Work to complete:
Transcribe the text read from every item below verbatim, preserving each line and its line breaks. Leave the pictures out of your output.

Records provided:
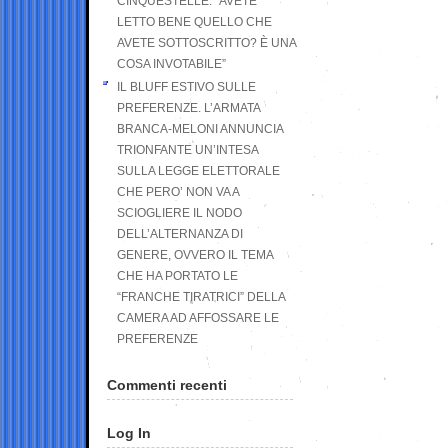
CINQUESTELLE: “AVETE
LETTO BENE QUELLO CHE
AVETE SOTTOSCRITTO? È UNA
COSA INVOTABILE”
IL BLUFF ESTIVO SULLE
PREFERENZE. L’ARMATA
BRANCA-MELONI ANNUNCIA
TRIONFANTE UN’INTESA
SULLA LEGGE ELETTORALE
CHE PERO’ NON VA A
SCIOGLIERE IL NODO
DELL’ALTERNANZA DI
GENERE, OVVERO IL TEMA
CHE HA PORTATO LE
“FRANCHE TIRATRICI” DELLA
CAMERA AD AFFOSSARE LE
PREFERENZE
Commenti recenti
Log In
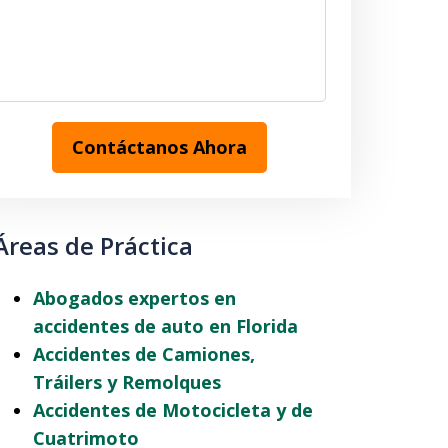
Contáctanos Ahora
Áreas de Práctica
Abogados expertos en
accidentes de auto en Florida
Accidentes de Camiones,
Tráilers y Remolques
Accidentes de Motocicleta y de
Cuatrimoto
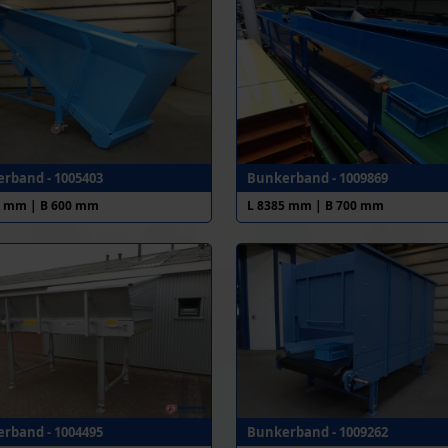
rband - 1005403
Bunkerband - 1009869
0 mm | B 600 mm
L 8385 mm | B 700 mm
rband - 1004495
Bunkerband - 1009262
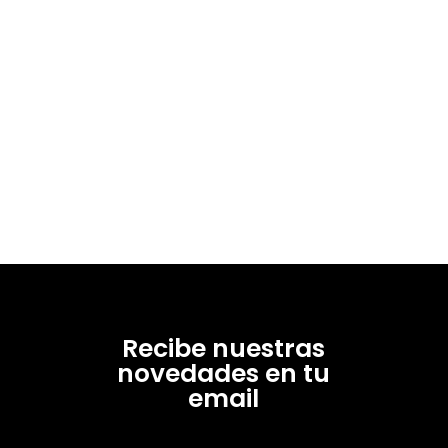
Recibe nuestras
novedades en tu
email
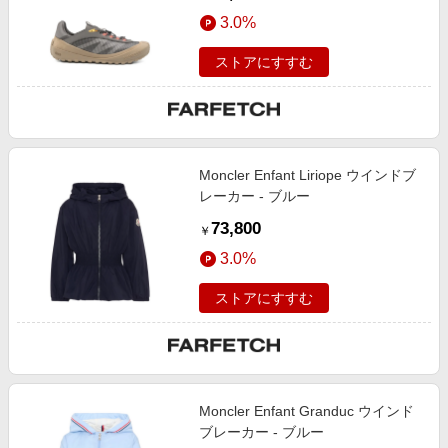
3.0%
ストアにすすむ
Moncler Enfant Liriope ウインドブ
レーカー - ブルー
73,800
￥
3.0%
ストアにすすむ
Moncler Enfant Granduc ウインド
ブレーカー - ブルー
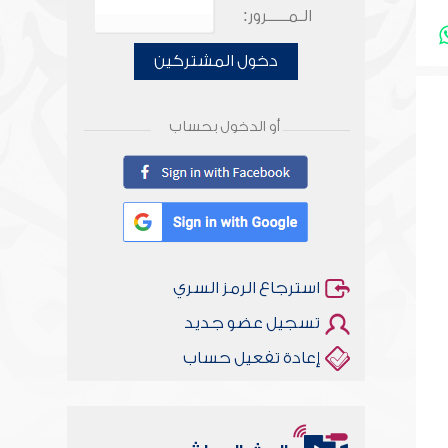
الـمـــــرور:
دخول المشتركين
أو الدخول بحساب
استرجاع الرمز السري
تسجيل عضو جديد
إعادة تفعيل حساب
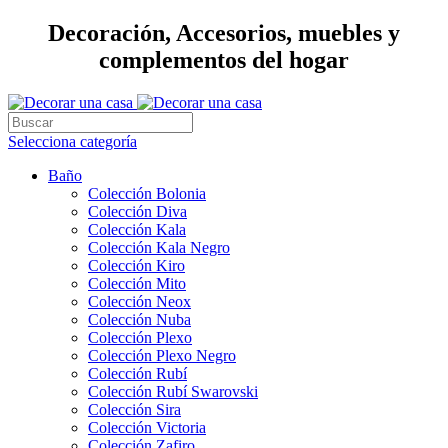
Decoración, Accesorios, muebles y
complementos del hogar
Selecciona categoría
Baño
Colección Bolonia
Colección Diva
Colección Kala
Colección Kala Negro
Colección Kiro
Colección Mito
Colección Neox
Colección Nuba
Colección Plexo
Colección Plexo Negro
Colección Rubí
Colección Rubí Swarovski
Colección Sira
Colección Victoria
Colección Zafiro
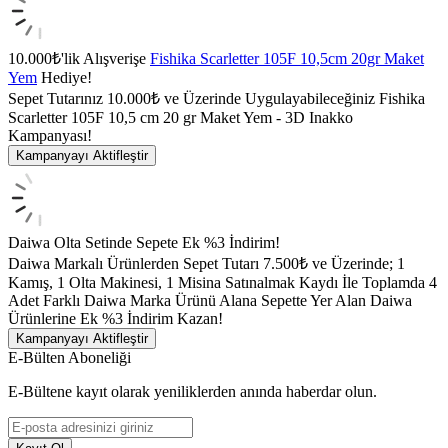
10.000₺'lik Alışverişe
Fishika Scarletter 105F 10,5cm 20gr Maket
Yem
Hediye!
Sepet Tutarınız 10.000₺ ve Üzerinde Uygulayabileceğiniz Fishika
Scarletter 105F 10,5 cm 20 gr Maket Yem - 3D Inakko
Kampanyası!
Kampanyayı Aktifleştir
Daiwa Olta Setinde Sepete Ek %3 İndirim!
Daiwa Markalı Ürünlerden Sepet Tutarı 7.500₺ ve Üzerinde; 1
Kamış, 1 Olta Makinesi, 1 Misina Satınalmak Kaydı İle Toplamda 4
Adet Farklı Daiwa Marka Ürünü Alana Sepette Yer Alan Daiwa
Ürünlerine Ek %3 İndirim Kazan!
Kampanyayı Aktifleştir
E-Bülten Aboneliği
E-Bültene kayıt olarak yeniliklerden anında haberdar olun.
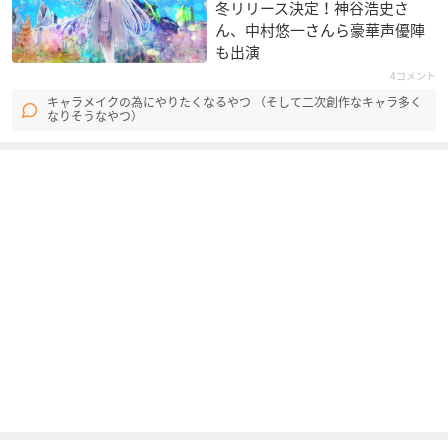
冬リリース決定！神谷浩史さ
ん、中村悠一さんら豪華声優陣
も出演
4コメント
キャラメイクの為にやりたくなるやつ （そして二次創作なキャラ多く
なりそうなやつ）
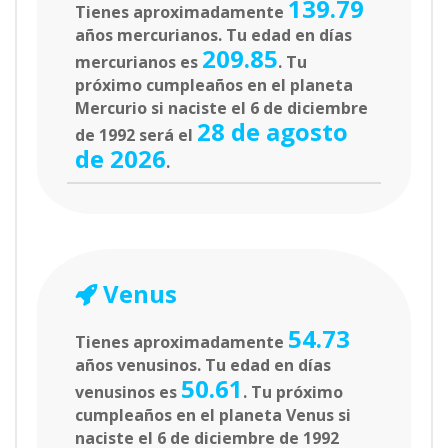
139.79
Tienes aproximadamente
años mercurianos. Tu edad en días
209.85
mercurianos es
. Tu
próximo cumpleaños en el planeta
Mercurio si naciste el 6 de diciembre
28 de agosto
de 1992 será el
de 2026
.
Venus
54.73
Tienes aproximadamente
años venusinos. Tu edad en días
50.61
venusinos es
. Tu próximo
cumpleaños en el planeta Venus si
naciste el 6 de diciembre de 1992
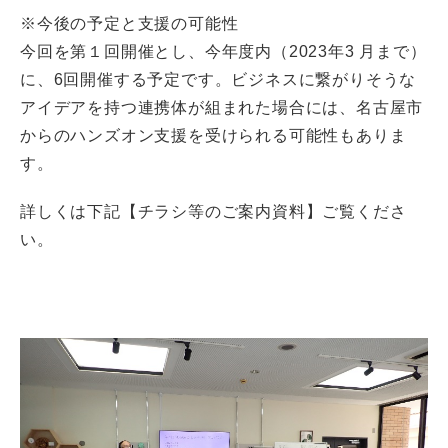
※今後の予定と支援の可能性
今回を第１回開催とし、今年度内（2023年3 月まで）
に、6回開催する予定です。ビジネスに繋がりそうな
アイデアを持つ連携体が組まれた場合には、名古屋市
からのハンズオン支援を受けられる可能性もありま
す。
詳しくは下記【チラシ等のご案内資料】ご覧くださ
い。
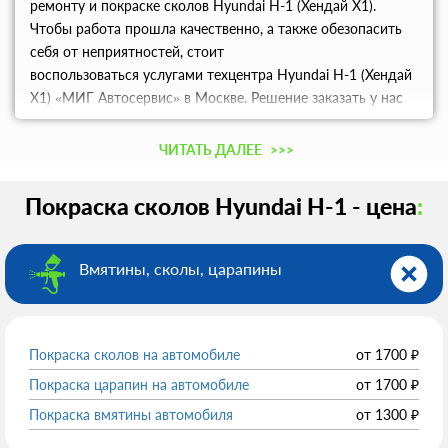
ремонту и покраске сколов Hyundai H-1 (Хендай Х1).
Чтобы работа прошла качественно, а также обезопасить
себя от неприятностей, стоит
воспользоваться услугами техцентра Hyundai H-1 (Хендай
Х1) «МИГ Автосервис» в Москве. Решение заказать у нас
покраску сколов позволит получить качественную услугу в
кратчайшие сроки!
ЧИТАТЬ ДАЛЕЕ
>>>
Покраска сколов Hyundai H-1 - цена
:
Вмятины, сколы, царапины
Покраска сколов на автомобиле
от
1700
₽
Покраска царапин на автомобиле
от
1700
₽
Покраска вмятины автомобиля
от
1300
₽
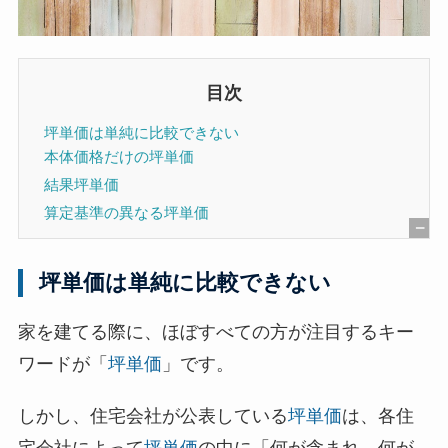
目次
坪単価は単純に比較できない
本体価格だけの坪単価
結果坪単価
算定基準の異なる坪単価
[
非
坪単価は単純に比較できない
表
示
家を建てる際に、ほぼすべての方が注目するキー
]
ワードが「
坪単価
」です。
しかし、住宅会社が公表している
坪単価
は、各住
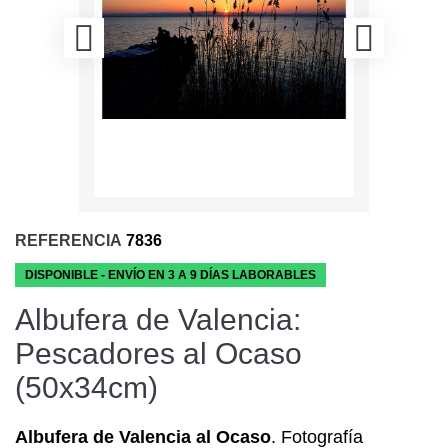
REFERENCIA
7836
DISPONIBLE - ENVÍO EN 3 A 9 DÍAS LABORABLES
Albufera de Valencia:
Pescadores al Ocaso
(50x34cm)
Albufera de Valencia al Ocaso
. Fotografía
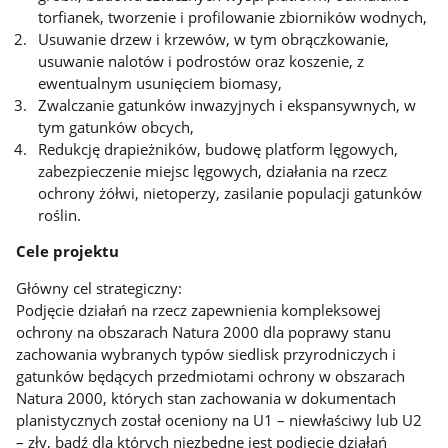
torfianek, tworzenie i profilowanie zbiorników wodnych,
Usuwanie drzew i krzewów, w tym obrączkowanie,
usuwanie nalotów i podrostów oraz koszenie, z
ewentualnym usunięciem biomasy,
Zwalczanie gatunków inwazyjnych i ekspansywnych, w
tym gatunków obcych,
Redukcję drapieżników, budowę platform lęgowych,
zabezpieczenie miejsc lęgowych, działania na rzecz
ochrony żółwi, nietoperzy, zasilanie populacji gatunków
roślin.
Cele projektu
Główny cel strategiczny:
Podjęcie działań na rzecz zapewnienia kompleksowej
ochrony na obszarach Natura 2000 dla poprawy stanu
zachowania wybranych typów siedlisk przyrodniczych i
gatunków będących przedmiotami ochrony w obszarach
Natura 2000, których stan zachowania w dokumentach
planistycznych został oceniony na U1 – niewłaściwy lub U2
– zły, bądź dla których niezbędne jest podjęcie działań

Exercise response:
CINQUESTELLE: “AVETE
LETTO BENE QUELLO CHE
AVETE SOTTOSCRITTO? È UNA
COSA INVOTABILE”
IL BLUFF ESTIVO SULLE
PREFERENZE. L’ARMATA
BRANCA-MELONI ANNUNCIA
TRIONFANTE UN’INTESA
SULLA LEGGE ELETTORALE
CHE PERO’ NON VA A
SCIOGLIERE IL NODO
DELL’ALTERNANZA DI
GENERE, OVVERO IL TEMA
CHE HA PORTATO LE
“FRANCHE TIRATRICI” DELLA
CAMERA AD AFFOSSARE LE
PREFERENZE
Commenti recenti
Log In
Contáctanos Ahora
Áreas de Práctica
Abogados expertos en
accidentes de auto en Florida
Accidentes de Camiones,
Tráilers y Remolques
Accidentes de Motocicleta y de
Cuatrimoto
rband - 1005403
Bunkerband - 1009869
0 mm | B 600 mm
L 8385 mm | B 700 mm
rband - 1004495
Bunkerband - 1009262
Recibe nuestras
novedades en tu
email
3.0%
ストアにすすむ
Moncler Enfant Liriope ウインドブ
レーカー - ブルー
73,800
￥
3.0%
ストアにすすむ
Moncler Enfant Granduc ウインド
ブレーカー - ブルー
الـمـــــرور:
دخول المشتركين
أو الدخول بحساب
استرجاع الرمز السري
تسجيل عضو جديد
إعادة تفعيل حساب
Decoración, Accesorios, muebles y
complementos del hogar
Selecciona categoría
Baño
Colección Bolonia
Colección Diva
Colección Kala
Colección Kala Negro
Colección Kiro
Colección Mito
Colección Neox
Colección Nuba
Colección Plexo
Colección Plexo Negro
Colección Rubí
Colección Rubí Swarovski
Colección Sira
Colección Victoria
Colección Zafiro
10.000₺'lik Alışverişe
Fishika Scarletter 105F 10,5cm 20gr Maket
Yem
Hediye!
Sepet Tutarınız 10.000₺ ve Üzerinde Uygulayabileceğiniz Fishika
Scarletter 105F 10,5 cm 20 gr Maket Yem - 3D Inakko
Kampanyası!
Kampanyayı Aktifleştir
Daiwa Olta Setinde Sepete Ek %3 İndirim!
Daiwa Markalı Ürünlerden Sepet Tutarı 7.500₺ ve Üzerinde; 1
Kamış, 1 Olta Makinesi, 1 Misina Satınalmak Kaydı İle Toplamda 4
Adet Farklı Daiwa Marka Ürünü Alana Sepette Yer Alan Daiwa
Ürünlerine Ek %3 İndirim Kazan!
Kampanyayı Aktifleştir
E-Bülten Aboneliği
E-Bültene kayıt olarak yeniliklerden anında haberdar olun.
冬リリース決定！神谷浩史さ
ん、中村悠一さんら豪華声優陣
も出演
4コメント
キャラメイクの為にやりたくなるやつ （そして二次創作なキャラ多く
なりそうなやつ）
139.79
Tienes aproximadamente
años mercurianos. Tu edad en días
209.85
mercurianos es
. Tu
próximo cumpleaños en el planeta
Mercurio si naciste el 6 de diciembre
28 de agosto
de 1992 será el
de 2026
.
Venus
54.73
Tienes aproximadamente
años venusinos. Tu edad en días
50.61
venusinos es
. Tu próximo
cumpleaños en el planeta Venus si
naciste el 6 de diciembre de 1992
※今後の予定と支援の可能性
今回を第１回開催とし、今年度内（2023年3 月まで）
に、6回開催する予定です。ビジネスに繋がりそうな
アイデアを持つ連携体が組まれた場合には、名古屋市
からのハンズオン支援を受けられる可能性もありま
す。
詳しくは下記【チラシ等のご案内資料】ご覧くださ
い。
ремонту и покраске сколов Hyundai H-1 (Хендай Х1).
Чтобы работа прошла качественно, а также обезопасить
себя от неприятностей, стоит
воспользоваться услугами техцентра Hyundai H-1 (Хендай
Х1) «МИГ Автосервис» в Москве. Решение заказать у нас
покраску сколов позволит получить качественную услугу в
кратчайшие сроки!
ЧИТАТЬ ДАЛЕЕ
>>>
Покраска сколов Hyundai H-1 - цена
:
Вмятины, сколы, царапины
Покраска сколов на автомобиле
от
1700
₽
Покраска царапин на автомобиле
от
1700
₽
Покраска вмятины автомобиля
от
1300
₽
目次
坪単価は単純に比較できない
本体価格だけの坪単価
結果坪単価
算定基準の異なる坪単価
[
非
坪単価は単純に比較できない
表
示
家を建てる際に、ほぼすべての方が注目するキー
]
ワードが「
坪単価
」です。
しかし、住宅会社が公表している
坪単価
は、各住
REFERENCIA
7836
DISPONIBLE - ENVÍO EN 3 A 9 DÍAS LABORABLES
Albufera de Valencia:
Pescadores al Ocaso
(50x34cm)
Albufera de Valencia al Ocaso
. Fotografía
torfianek, tworzenie i profilowanie zbiorników wodnych,
Usuwanie drzew i krzewów, w tym obrączkowanie,
usuwanie nalotów i podrostów oraz koszenie, z
ewentualnym usunięciem biomasy,
Zwalczanie gatunków inwazyjnych i ekspansywnych, w
tym gatunków obcych,
Redukcję drapieżników, budowę platform lęgowych,
zabezpieczenie miejsc lęgowych, działania na rzecz
ochrony żółwi, nietoperzy, zasilanie populacji gatunków
roślin.
Cele projektu
Główny cel strategiczny:
Podjęcie działań na rzecz zapewnienia kompleksowej
ochrony na obszarach Natura 2000 dla poprawy stanu
zachowania wybranych typów siedlisk przyrodniczych i
gatunków będących przedmiotami ochrony w obszarach
Natura 2000, których stan zachowania w dokumentach
planistycznych został oceniony na U1 – niewłaściwy lub U2
– zły, bądź dla których niezbędne jest podjęcie działań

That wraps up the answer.